Textiles and Tech' intertwine the visual elements of circuits and textiles, merging the past and future, wires and strings. The collages draw inspiration from the history of 1960s Silicon Valley, where Navajo women were employed by Fairchild Semiconductor for their weaving expertise to assemble circuits that laid the groundwork for today’s microchips. By compiling archival images of hands, the series seeks to personify the anonymity of tech labor. The strings and wires running through the visuals encourage viewers to reflect: what is uncovered when we pull on these threads?

How to be a trusted voice online

UNESCO have launched an online course in response to a survey of digital content creators, 73 per cent of whom requested training. According to UNESCO the course aims to empower content creators to address disinformation and hate speech and provide them with a solid grounding in global human rights standards on both Freedom of Expression and Information. The content was produced by media and information literacy experts in close collaboration with leading influencers around the world to directly address the reality of situations experienced by digital content creators.

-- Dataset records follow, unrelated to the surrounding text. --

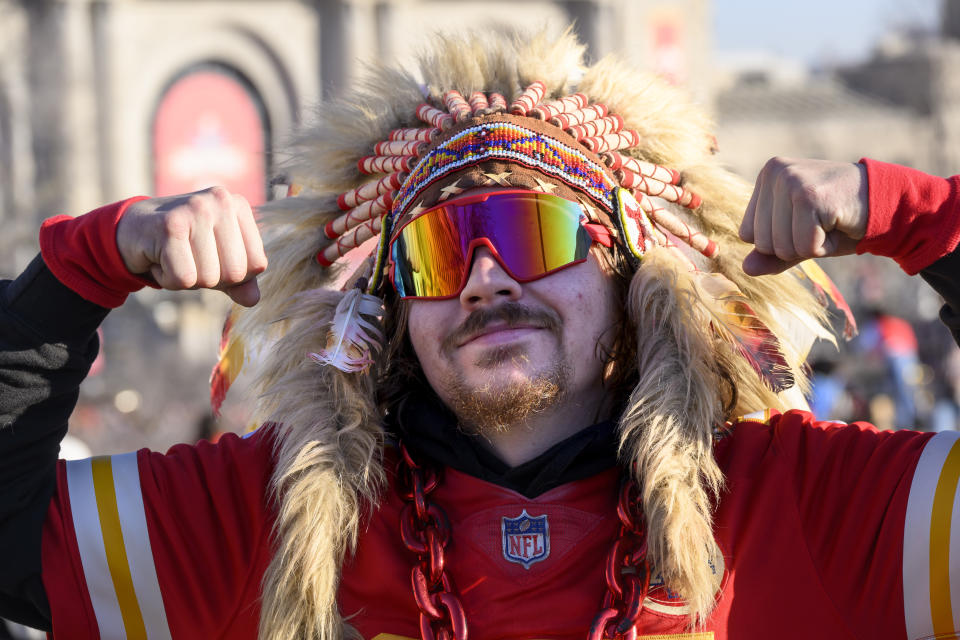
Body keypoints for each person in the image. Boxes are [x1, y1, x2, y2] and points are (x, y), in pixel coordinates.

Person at [1, 27, 959, 640]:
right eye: (438, 252)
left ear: (631, 277)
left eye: (531, 232)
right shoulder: (273, 512)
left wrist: (927, 222)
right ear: (390, 307)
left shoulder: (794, 499)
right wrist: (84, 267)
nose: (487, 278)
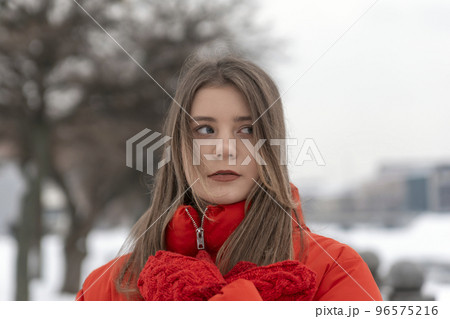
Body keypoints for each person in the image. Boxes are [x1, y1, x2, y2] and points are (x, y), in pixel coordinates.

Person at [76, 54, 383, 301]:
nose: (225, 150)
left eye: (247, 130)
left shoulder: (335, 271)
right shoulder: (108, 287)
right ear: (179, 147)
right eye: (205, 130)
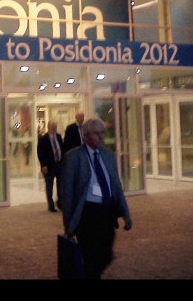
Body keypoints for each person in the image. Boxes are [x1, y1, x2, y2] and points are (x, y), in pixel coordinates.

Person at [61, 117, 132, 279]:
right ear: (85, 136)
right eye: (96, 133)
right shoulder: (73, 157)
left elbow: (116, 186)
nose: (101, 137)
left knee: (106, 254)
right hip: (87, 213)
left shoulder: (108, 155)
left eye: (102, 133)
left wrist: (126, 214)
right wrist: (68, 225)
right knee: (90, 256)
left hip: (106, 211)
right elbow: (67, 193)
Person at [37, 120, 64, 212]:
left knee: (60, 186)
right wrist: (43, 165)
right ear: (48, 127)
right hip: (48, 166)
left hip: (59, 164)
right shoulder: (43, 139)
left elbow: (62, 149)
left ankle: (60, 203)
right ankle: (51, 205)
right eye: (53, 127)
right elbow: (40, 153)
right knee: (49, 186)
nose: (54, 129)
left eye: (55, 127)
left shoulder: (59, 137)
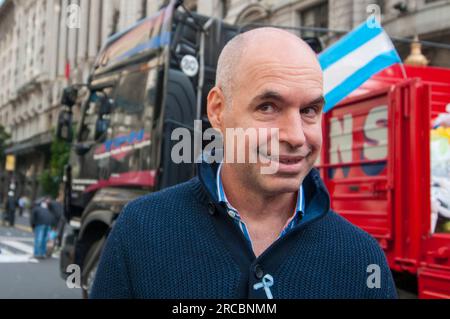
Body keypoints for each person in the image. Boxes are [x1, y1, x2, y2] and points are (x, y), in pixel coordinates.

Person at [91, 28, 397, 298]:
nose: (295, 136)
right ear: (218, 111)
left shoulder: (361, 258)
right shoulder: (141, 230)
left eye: (309, 110)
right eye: (268, 107)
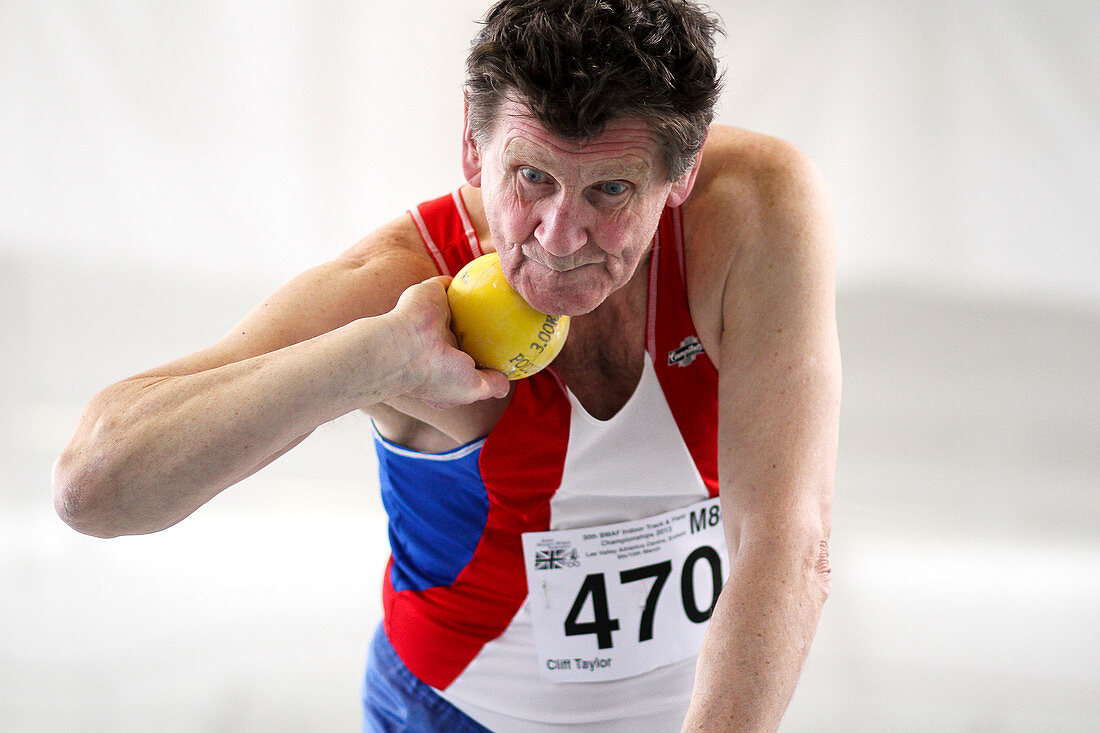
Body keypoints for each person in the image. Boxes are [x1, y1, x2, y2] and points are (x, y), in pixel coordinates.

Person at [52, 0, 840, 730]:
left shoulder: (755, 212)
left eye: (609, 189)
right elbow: (93, 486)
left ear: (684, 171)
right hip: (456, 712)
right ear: (472, 139)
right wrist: (368, 361)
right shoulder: (401, 280)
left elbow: (785, 537)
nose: (561, 237)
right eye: (532, 176)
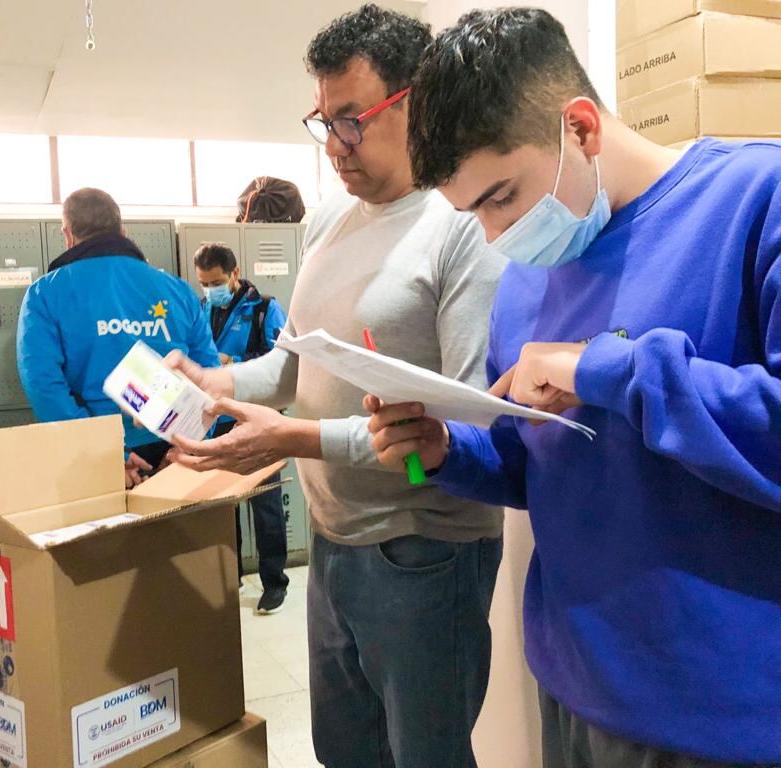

The course has just started and runs for 4 weeks; over 9 000 people from 160 countries enrolled and are currently taking it. They will learn how to:

  • source information using a diverse range of sources,
  • assess and verify the quality of information,
  • be transparent about the sources which inspire their content,
  • identify, debunk and report misinformation, disinformation and hate speech,
  • collaborate with journalists and traditional media to amplify fact-based information.

The UNESCO “Behind the screens” survey found that fact-checking is not the norm, and that content creators have difficulty with determining the best criteria for assessing the credibility of information they find online. 42% of respondents said they used “the number of ‘likes’ and ‘shares’ a post had received” on social media as the main indicator. 21% were happy to share content with their audiences if it had been shared with them “by friends they trusted”, and 19% said they relied “on the reputation” of the original author or publisher of content.

UNESCO says that although journalists could be a valuable aid for digital content creators to verify the reliability of their information, links and cooperation are still rare between these two communities. Mainstream news media is only the third most common source (36.9%) for content creators, after their own experience and their own research and interviews.

The survey also revealed that a majority of digital content creators (59%) were either unfamiliar with or had only heard of regulatory frameworks and international standards relating to digital communications. Only slightly more than half of the respondents (56.4%) are aware of training programmes addressed to them. And only 13.9% of those who are aware of these programmes participated in any of them.